Pregnant and breastfeeding women travelers underprotected from disease
Pregnant and breastfeeding women who travel to places with high risk of diseases like malaria and yellow fever are less likely than other women travelers to be protected by vaccines and drugs, recent U.S. research suggests.
Lack of information about the safety of some preventive medications and vaccines during pregnancy and breastfeeding may be one reason some patients and doctors avoid them, the study team writes in Obstetrics & Gynecology.
“(There is) a tremendous lack of research in pregnant and breastfeeding women especially related to medication usage and vaccinations,” said Diane L. Spatz of the University of Pennsylvania School of Nursing in Philadelphia, who wasn’t involved in the study.
The research team, Stefan H. F. Hagmann of the Steven and Alexandra Cohen Children’s Medical Center of New York in New Hyde Park and his colleagues, analyzed patient information from Global TravEpiNet, a consortium of U.S. travel clinics that collects data on clinic users planning international travel.
Travel clinics typically specialize in providing advice, immunizations and preventive medications that are needed or recommended for specific foreign destinations.
Other sources, such as the U.S. Centers for Disease Control and Prevention (CDC), also post travel advisories about disease outbreaks and recommend destination-specific measures.
Pregnant women are more susceptible to certain infectious diseases, including malaria and influenza, and in some cases experience more severe symptoms, the study team writes.
Hagmann’s team compared data on 170 pregnant women,139 breastfeeding women and 1,545 non-pregnant/lactating women who received pre-travel care at 24 Global TravEpiNet member clinics between 2009 and 2014.

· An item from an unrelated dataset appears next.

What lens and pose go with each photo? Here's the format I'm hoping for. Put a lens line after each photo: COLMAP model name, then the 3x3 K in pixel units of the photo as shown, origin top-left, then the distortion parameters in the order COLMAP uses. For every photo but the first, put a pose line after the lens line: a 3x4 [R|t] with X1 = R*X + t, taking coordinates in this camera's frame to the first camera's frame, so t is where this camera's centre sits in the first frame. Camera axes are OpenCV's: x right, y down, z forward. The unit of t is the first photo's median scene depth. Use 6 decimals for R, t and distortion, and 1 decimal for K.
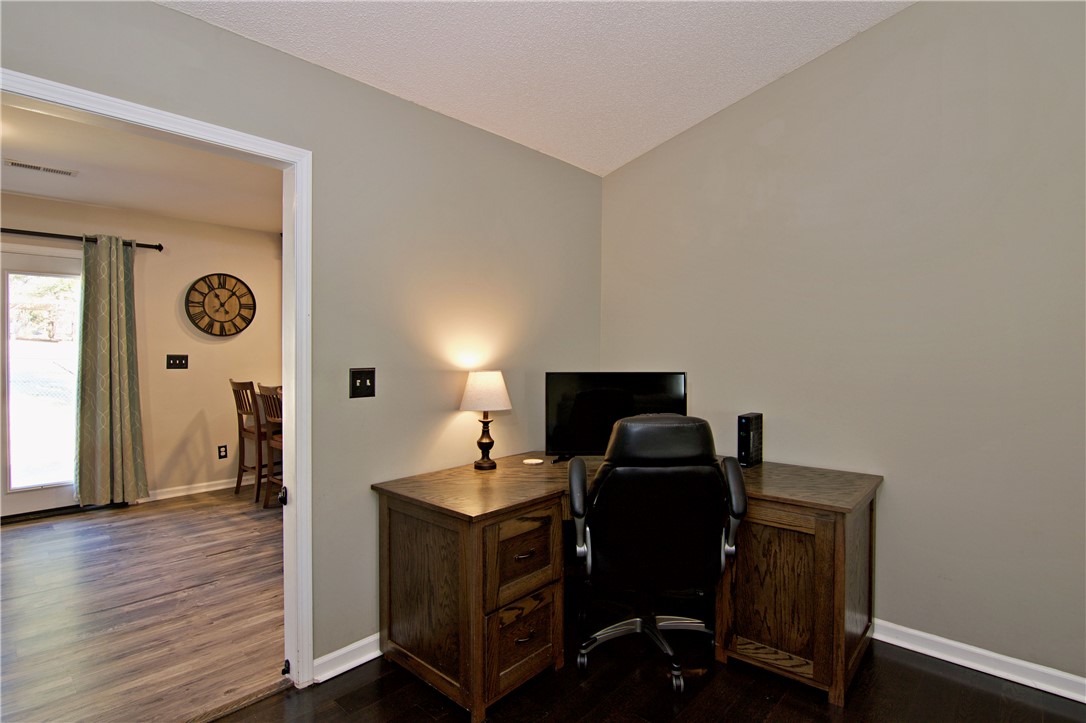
lens RADIAL K [[548.4, 0, 543.0], [0, 548.4, 361.5], [0, 0, 1]] dist [-0.001460, -0.000316]
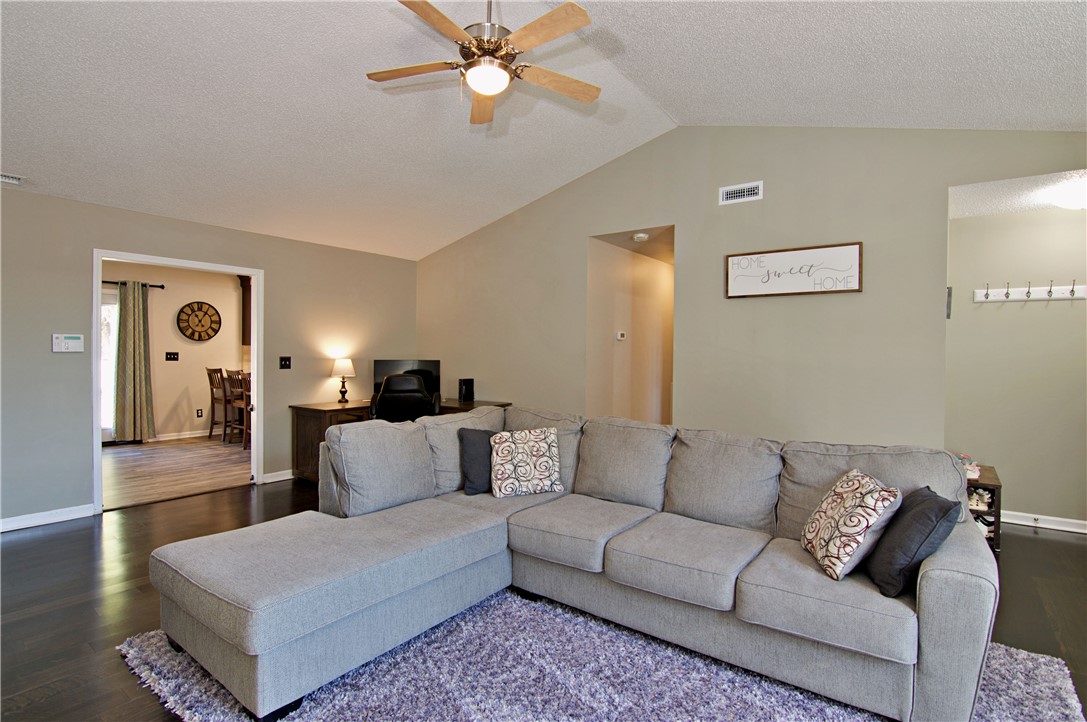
lens RADIAL K [[543.9, 0, 543.5], [0, 543.9, 361.0], [0, 0, 1]] dist [-0.003381, -0.000342]
pose [[0.995117, 0.002118, 0.098679, 0.277541], [-0.001690, 0.999989, -0.004422, 0.019690], [-0.098687, 0.004233, 0.995109, -0.731060]]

They found that most pregnant and breastfeeding women intended to travel to tropical destinations where mosquito-borne illnesses such as malaria, dengue, or yellow fever are normally present; and up to one third of pregnant travelers traveled to areas in the Americas, which, since the study was conducted, have experienced chikungunya and Zika virus epidemics.

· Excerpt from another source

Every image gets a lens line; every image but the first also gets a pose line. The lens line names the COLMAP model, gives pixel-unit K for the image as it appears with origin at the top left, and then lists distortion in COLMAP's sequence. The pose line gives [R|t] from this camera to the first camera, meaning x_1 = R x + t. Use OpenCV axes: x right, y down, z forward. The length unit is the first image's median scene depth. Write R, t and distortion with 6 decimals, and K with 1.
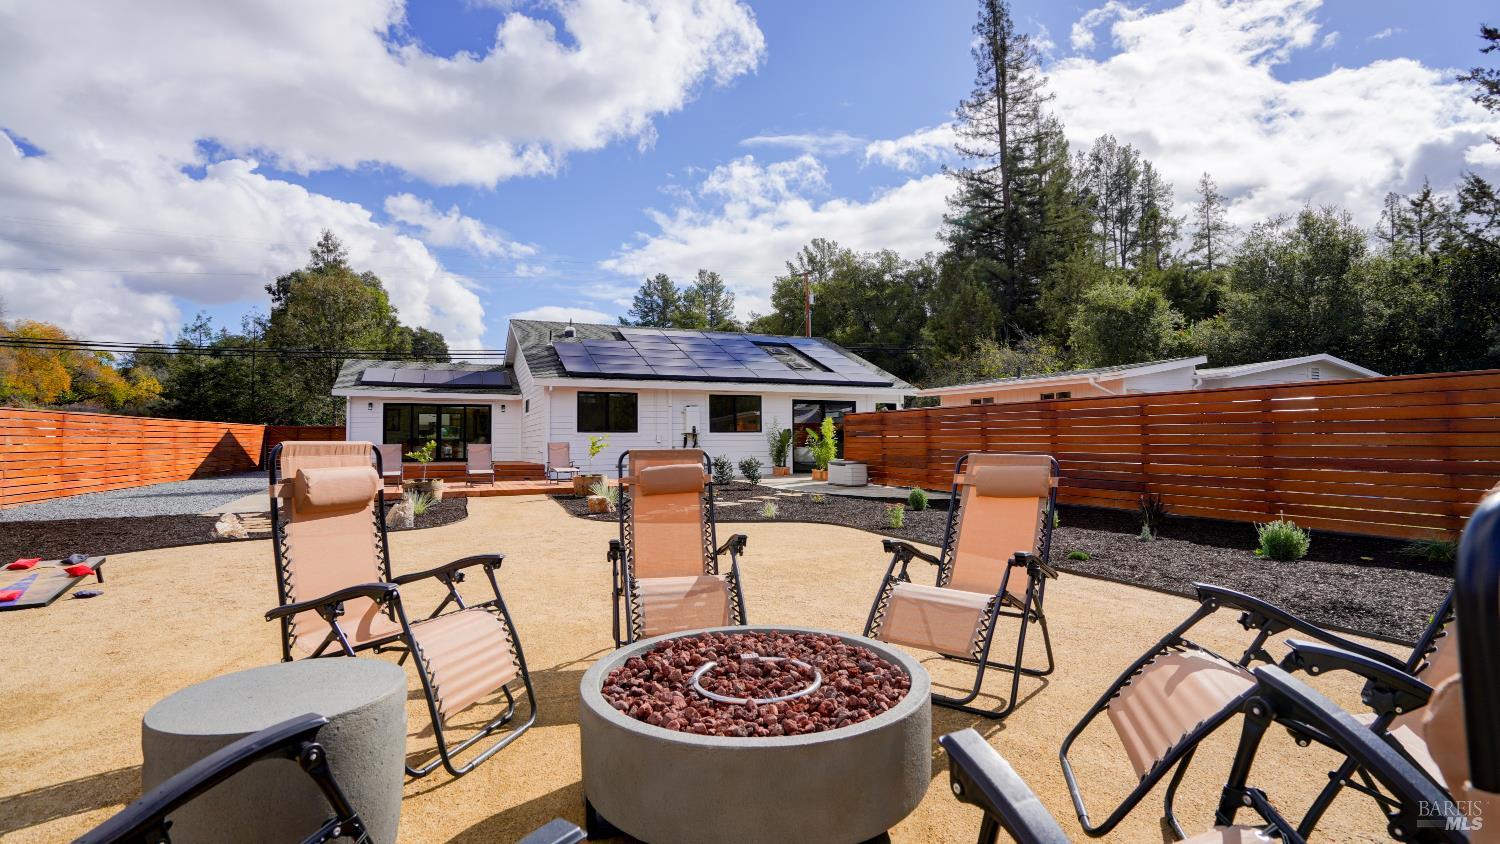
lens RADIAL K [[698.6, 0, 743.9], [0, 698.6, 426.5], [0, 0, 1]] dist [-0.047442, 0.022822]
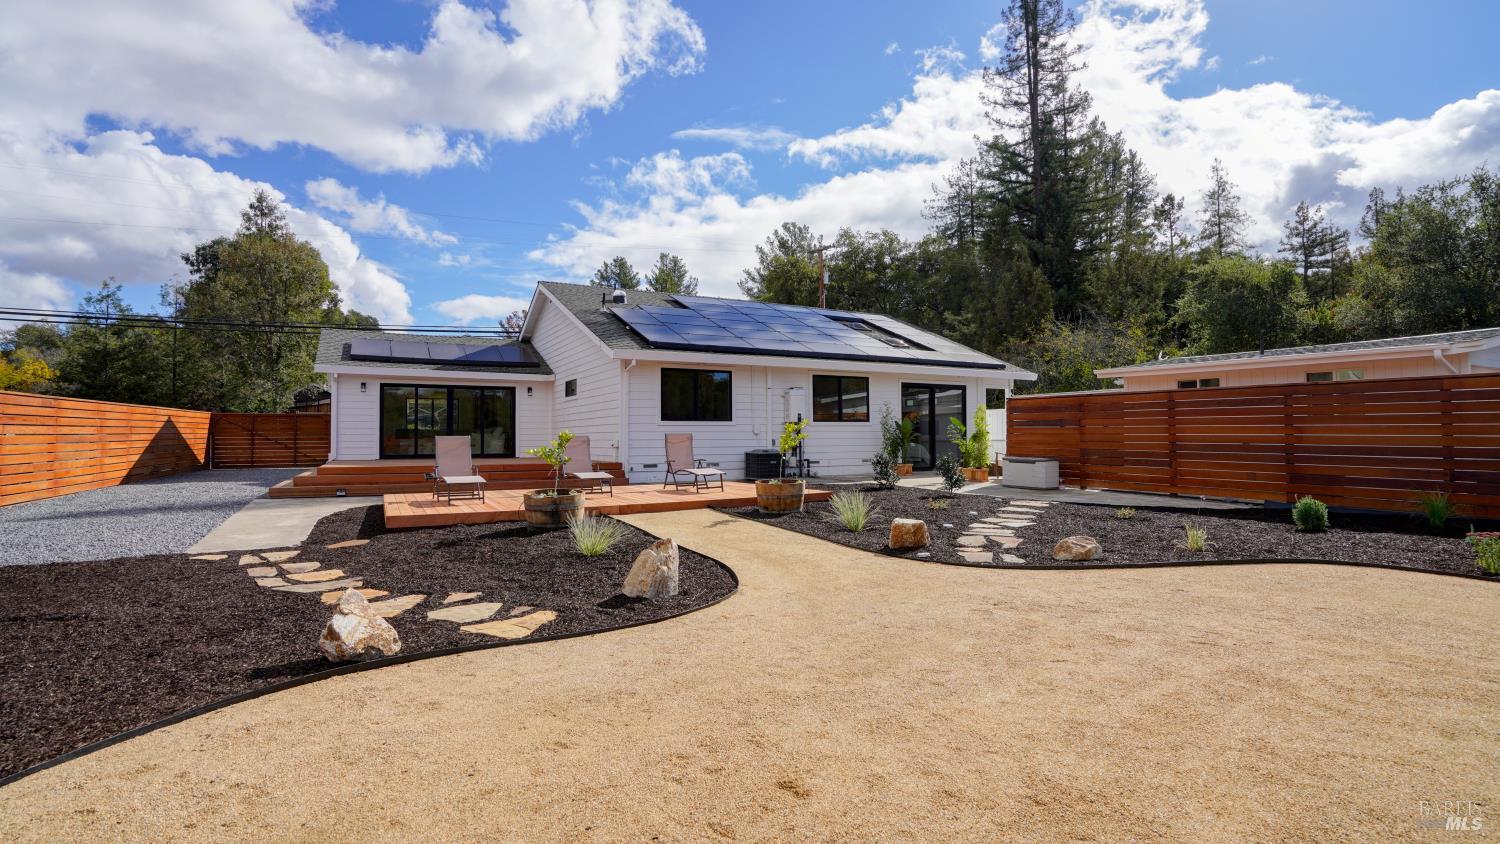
lens RADIAL K [[698.6, 0, 743.9], [0, 698.6, 426.5], [0, 0, 1]] dist [-0.047442, 0.022822]
pose [[0.995865, 0.001564, 0.090835, -0.100551], [-0.002658, 0.999925, 0.011916, 0.002421], [-0.090810, -0.012108, 0.995795, 0.100879]]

Most pregnant and breastfeeding women seen during northern hemisphere flu season had been vaccinated against the flu or received a shot during their clinic visit.
Typhoid and hepatitis A were the most commonly administered vaccines to the pregnant and breastfeeding women during clinic visits. Still, these women were about half as likely as nonpregnant, nonbreastfeeding women to get these vaccines during their visit.
Among travelers to countries where malaria is present year-round, about 50 percent of pregnant or breastfeeding women received preventive medications, compared to 73 percent of non-pregnant, non-breastfeeding women.
Despite risky travel destinations, in some cases vaccines and drugs were declined by travelers, or withheld by healthcare practitioners, the study authors note, likely due to limited research on the risks of using certain vaccines, such as those for typhoid and yellow fever, as well as antimicrobial medications, during pregnancy.
“I was not really surprised by any of the study’s findings,” Spatz said. “I am not confident that most women seek specific travel health care before traveling and their primary health care providers may or may not speak to them about these issues.”
Overall, pregnant travelers underused vaccines for typhoid, a potentially life-threatening and increasingly multidrug resistant illness, and hepatitis A, a common infection in poorer countries. Pregnant and breastfeeding travelers also received fewer provisional prescriptions than the comparison group for standby antibiotics to treat diarrhea.
Hagmann did not respond to a request for comments, but the study team acknowledges limitations in its report, notably that the women seen in Global TravEpiNet clinics may not represent all pregnant or breastfeeding women travelers.
There must be increased awareness among providers and travelers of the fact that travel advisories exist, said Dr. Diana E. Ramos of the Keck School of Medicine of the University of Southern California in Los Angeles, who wasn’t involved in the study.
“We need to encourage the public to proactively do research on their risk, and if pregnant, the risk to their fetus, if they travel,” Ramos said in an email.